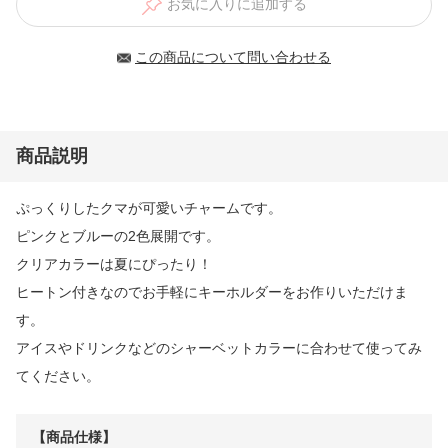
お気に入りに追加する
この商品について問い合わせる
商品説明
ぷっくりしたクマが可愛いチャームです。
ピンクとブルーの2色展開です。
クリアカラーは夏にぴったり！
ヒートン付きなのでお手軽にキーホルダーをお作りいただけま
す。
アイスやドリンクなどのシャーベットカラーに合わせて使ってみ
てください。
【商品仕様】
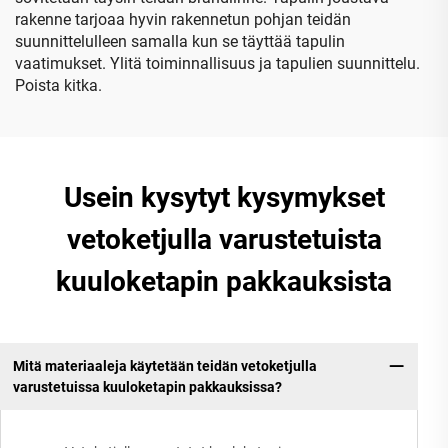
rakenne tarjoaa hyvin rakennetun pohjan teidän
suunnittelulleen samalla kun se täyttää tapulin
vaatimukset. Ylitä toiminnallisuus ja tapulien suunnittelu.
Poista kitka.
Usein kysytyt kysymykset
vetoketjulla varustetuista
kuuloketapin pakkauksista
Mitä materiaaleja käytetään teidän vetoketjulla
varustetuissa kuuloketapin pakkauksissa?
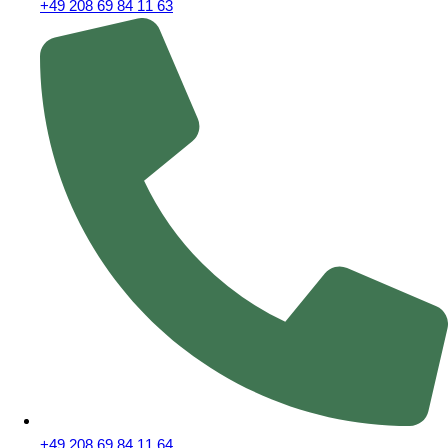
+49 208 69 84 11 63
+49 208 69 84 11 64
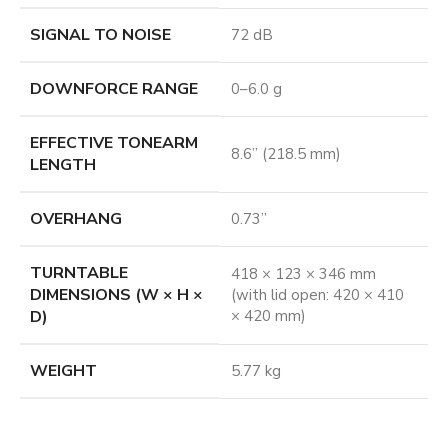
SIGNAL TO NOISE
72 dB
DOWNFORCE RANGE
0–6.0 g
EFFECTIVE TONEARM
8.6” (218.5 mm)
LENGTH
OVERHANG
0.73”
TURNTABLE
418 × 123 × 346 mm
DIMENSIONS (W × H ×
(with lid open: 420 × 410
D)
× 420 mm)
WEIGHT
5.77 kg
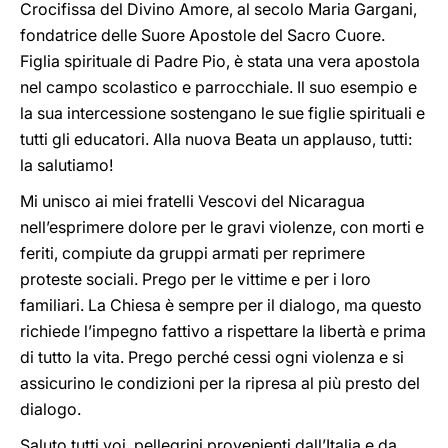
Crocifissa del Divino Amore, al secolo Maria Gargani,
fondatrice delle Suore Apostole del Sacro Cuore.
Figlia spirituale di Padre Pio, è stata una vera apostola
nel campo scolastico e parrocchiale. Il suo esempio e
la sua intercessione sostengano le sue figlie spirituali e
tutti gli educatori. Alla nuova Beata un applauso, tutti:
la salutiamo!
Mi unisco ai miei fratelli Vescovi del Nicaragua
nell’esprimere dolore per le gravi violenze, con morti e
feriti, compiute da gruppi armati per reprimere
proteste sociali. Prego per le vittime e per i loro
familiari. La Chiesa è sempre per il dialogo, ma questo
richiede l’impegno fattivo a rispettare la libertà e prima
di tutto la vita. Prego perché cessi ogni violenza e si
assicurino le condizioni per la ripresa al più presto del
dialogo.
Saluto tutti voi, pellegrini provenienti dall’Italia e da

## [INSTRUCTIONS FOR THE TASK]
Produce an exact copy of each line of data, skipping embedded images.

## [ANSWER SECTION]
お気に入りに追加する
この商品について問い合わせる
商品説明
ぷっくりしたクマが可愛いチャームです。
ピンクとブルーの2色展開です。
クリアカラーは夏にぴったり！
ヒートン付きなのでお手軽にキーホルダーをお作りいただけま
す。
アイスやドリンクなどのシャーベットカラーに合わせて使ってみ
てください。
【商品仕様】
rakenne tarjoaa hyvin rakennetun pohjan teidän
suunnittelulleen samalla kun se täyttää tapulin
vaatimukset. Ylitä toiminnallisuus ja tapulien suunnittelu.
Poista kitka.
Usein kysytyt kysymykset
vetoketjulla varustetuista
kuuloketapin pakkauksista
Mitä materiaaleja käytetään teidän vetoketjulla
varustetuissa kuuloketapin pakkauksissa?
+49 208 69 84 11 63
+49 208 69 84 11 64
SIGNAL TO NOISE
72 dB
DOWNFORCE RANGE
0–6.0 g
EFFECTIVE TONEARM
8.6” (218.5 mm)
LENGTH
OVERHANG
0.73”
TURNTABLE
418 × 123 × 346 mm
DIMENSIONS (W × H ×
(with lid open: 420 × 410
D)
× 420 mm)
WEIGHT
5.77 kg
Crocifissa del Divino Amore, al secolo Maria Gargani,
fondatrice delle Suore Apostole del Sacro Cuore.
Figlia spirituale di Padre Pio, è stata una vera apostola
nel campo scolastico e parrocchiale. Il suo esempio e
la sua intercessione sostengano le sue figlie spirituali e
tutti gli educatori. Alla nuova Beata un applauso, tutti:
la salutiamo!
Mi unisco ai miei fratelli Vescovi del Nicaragua
nell’esprimere dolore per le gravi violenze, con morti e
feriti, compiute da gruppi armati per reprimere
proteste sociali. Prego per le vittime e per i loro
familiari. La Chiesa è sempre per il dialogo, ma questo
richiede l’impegno fattivo a rispettare la libertà e prima
di tutto la vita. Prego perché cessi ogni violenza e si
assicurino le condizioni per la ripresa al più presto del
dialogo.
Saluto tutti voi, pellegrini provenienti dall’Italia e da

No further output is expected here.